**ENTRIES SHOWN:**

- Opening Delimiter -

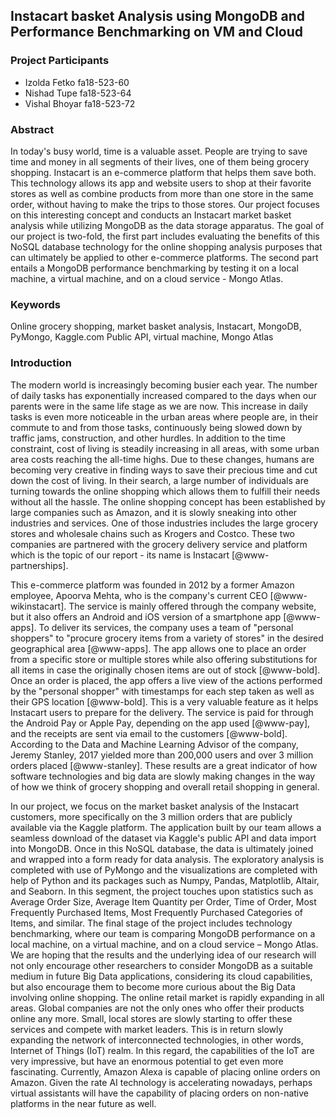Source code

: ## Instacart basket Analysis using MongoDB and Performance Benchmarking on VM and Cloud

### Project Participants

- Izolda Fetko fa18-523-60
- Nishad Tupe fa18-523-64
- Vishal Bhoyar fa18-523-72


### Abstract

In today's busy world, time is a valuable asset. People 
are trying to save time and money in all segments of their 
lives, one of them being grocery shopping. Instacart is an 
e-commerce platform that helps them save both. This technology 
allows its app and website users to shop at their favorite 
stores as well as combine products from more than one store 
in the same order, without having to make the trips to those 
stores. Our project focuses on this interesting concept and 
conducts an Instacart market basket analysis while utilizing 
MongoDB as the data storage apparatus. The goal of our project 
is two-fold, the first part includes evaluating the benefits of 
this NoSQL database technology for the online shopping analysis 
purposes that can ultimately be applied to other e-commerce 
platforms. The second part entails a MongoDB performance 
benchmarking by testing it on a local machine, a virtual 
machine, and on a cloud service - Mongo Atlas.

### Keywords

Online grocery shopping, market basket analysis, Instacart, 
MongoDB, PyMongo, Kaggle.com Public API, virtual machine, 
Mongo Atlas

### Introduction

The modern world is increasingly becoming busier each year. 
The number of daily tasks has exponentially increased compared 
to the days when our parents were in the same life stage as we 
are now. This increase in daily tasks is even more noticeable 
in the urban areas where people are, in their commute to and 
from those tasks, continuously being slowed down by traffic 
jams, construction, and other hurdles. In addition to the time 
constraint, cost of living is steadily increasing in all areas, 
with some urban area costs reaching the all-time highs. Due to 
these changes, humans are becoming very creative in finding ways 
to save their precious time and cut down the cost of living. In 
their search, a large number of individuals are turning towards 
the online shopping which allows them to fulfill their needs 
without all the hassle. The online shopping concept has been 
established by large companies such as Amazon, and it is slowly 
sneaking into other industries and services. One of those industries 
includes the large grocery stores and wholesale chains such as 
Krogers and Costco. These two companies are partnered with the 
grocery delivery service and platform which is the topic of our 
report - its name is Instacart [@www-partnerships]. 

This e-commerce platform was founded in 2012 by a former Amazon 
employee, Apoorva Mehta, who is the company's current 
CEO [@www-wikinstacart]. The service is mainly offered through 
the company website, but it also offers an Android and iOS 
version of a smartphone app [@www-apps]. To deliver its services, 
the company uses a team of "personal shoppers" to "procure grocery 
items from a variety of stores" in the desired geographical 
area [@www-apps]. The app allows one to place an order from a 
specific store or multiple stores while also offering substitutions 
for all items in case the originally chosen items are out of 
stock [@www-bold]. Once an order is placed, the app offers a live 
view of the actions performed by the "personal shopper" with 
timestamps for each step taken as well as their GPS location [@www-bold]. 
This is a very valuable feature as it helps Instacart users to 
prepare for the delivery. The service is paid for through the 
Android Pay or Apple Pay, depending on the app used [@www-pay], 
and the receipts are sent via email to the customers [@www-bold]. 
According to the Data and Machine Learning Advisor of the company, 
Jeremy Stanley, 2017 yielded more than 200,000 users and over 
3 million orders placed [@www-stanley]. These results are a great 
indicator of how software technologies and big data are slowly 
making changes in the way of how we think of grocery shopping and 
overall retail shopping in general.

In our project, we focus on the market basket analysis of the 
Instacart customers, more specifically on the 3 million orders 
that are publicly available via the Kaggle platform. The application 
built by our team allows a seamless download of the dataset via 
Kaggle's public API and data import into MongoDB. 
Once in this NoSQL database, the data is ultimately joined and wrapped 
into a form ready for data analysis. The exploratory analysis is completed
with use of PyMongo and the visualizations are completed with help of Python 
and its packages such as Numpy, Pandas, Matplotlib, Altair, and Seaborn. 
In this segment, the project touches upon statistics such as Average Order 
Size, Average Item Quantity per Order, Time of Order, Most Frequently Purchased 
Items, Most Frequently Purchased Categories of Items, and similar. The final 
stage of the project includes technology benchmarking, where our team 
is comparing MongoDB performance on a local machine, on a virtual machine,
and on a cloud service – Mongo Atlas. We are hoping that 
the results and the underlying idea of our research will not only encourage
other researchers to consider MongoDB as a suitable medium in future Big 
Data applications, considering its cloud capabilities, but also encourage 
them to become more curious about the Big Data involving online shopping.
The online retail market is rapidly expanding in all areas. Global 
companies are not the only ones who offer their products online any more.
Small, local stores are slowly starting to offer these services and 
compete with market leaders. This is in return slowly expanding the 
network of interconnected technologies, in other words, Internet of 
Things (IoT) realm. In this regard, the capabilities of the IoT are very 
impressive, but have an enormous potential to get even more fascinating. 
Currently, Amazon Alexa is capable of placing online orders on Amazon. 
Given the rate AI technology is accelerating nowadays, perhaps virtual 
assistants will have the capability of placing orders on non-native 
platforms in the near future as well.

- Closing Delimiter -
- Opening Delimiter -

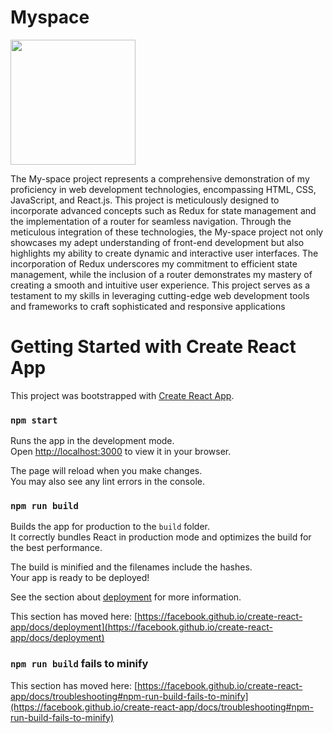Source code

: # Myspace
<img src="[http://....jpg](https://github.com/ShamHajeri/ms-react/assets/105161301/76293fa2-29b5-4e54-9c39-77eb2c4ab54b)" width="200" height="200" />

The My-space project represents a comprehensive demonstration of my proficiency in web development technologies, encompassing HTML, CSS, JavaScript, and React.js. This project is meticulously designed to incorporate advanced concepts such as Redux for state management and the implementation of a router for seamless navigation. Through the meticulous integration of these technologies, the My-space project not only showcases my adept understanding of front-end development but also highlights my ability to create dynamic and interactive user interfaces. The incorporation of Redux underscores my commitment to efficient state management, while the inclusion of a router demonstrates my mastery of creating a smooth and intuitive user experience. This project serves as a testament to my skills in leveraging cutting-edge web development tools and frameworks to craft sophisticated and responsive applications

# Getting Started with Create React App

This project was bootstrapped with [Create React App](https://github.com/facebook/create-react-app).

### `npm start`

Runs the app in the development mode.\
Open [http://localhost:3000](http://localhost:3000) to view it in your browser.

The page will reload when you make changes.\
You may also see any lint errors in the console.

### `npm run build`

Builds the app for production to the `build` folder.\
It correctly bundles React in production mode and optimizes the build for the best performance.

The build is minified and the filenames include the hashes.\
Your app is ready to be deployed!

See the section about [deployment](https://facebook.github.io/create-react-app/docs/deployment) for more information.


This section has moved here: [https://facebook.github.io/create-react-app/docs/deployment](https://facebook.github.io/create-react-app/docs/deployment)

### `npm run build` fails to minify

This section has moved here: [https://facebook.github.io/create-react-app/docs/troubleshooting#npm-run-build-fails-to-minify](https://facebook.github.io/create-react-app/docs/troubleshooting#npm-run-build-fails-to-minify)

- Closing Delimiter -

**TASK TO CARRY OUT:** The listing above holds a line with "is two-fold, the" and a line with "are now. This". Print the stretch from the first through the second, exactly and alone.

**RESULT:**
is two-fold, the first part includes evaluating the benefits of 
this NoSQL database technology for the online shopping analysis 
purposes that can ultimately be applied to other e-commerce 
platforms. The second part entails a MongoDB performance 
benchmarking by testing it on a local machine, a virtual 
machine, and on a cloud service - Mongo Atlas.

### Keywords

Online grocery shopping, market basket analysis, Instacart, 
MongoDB, PyMongo, Kaggle.com Public API, virtual machine, 
Mongo Atlas

### Introduction

The modern world is increasingly becoming busier each year. 
The number of daily tasks has exponentially increased compared 
to the days when our parents were in the same life stage as we 
are now. This increase in daily tasks is even more noticeable 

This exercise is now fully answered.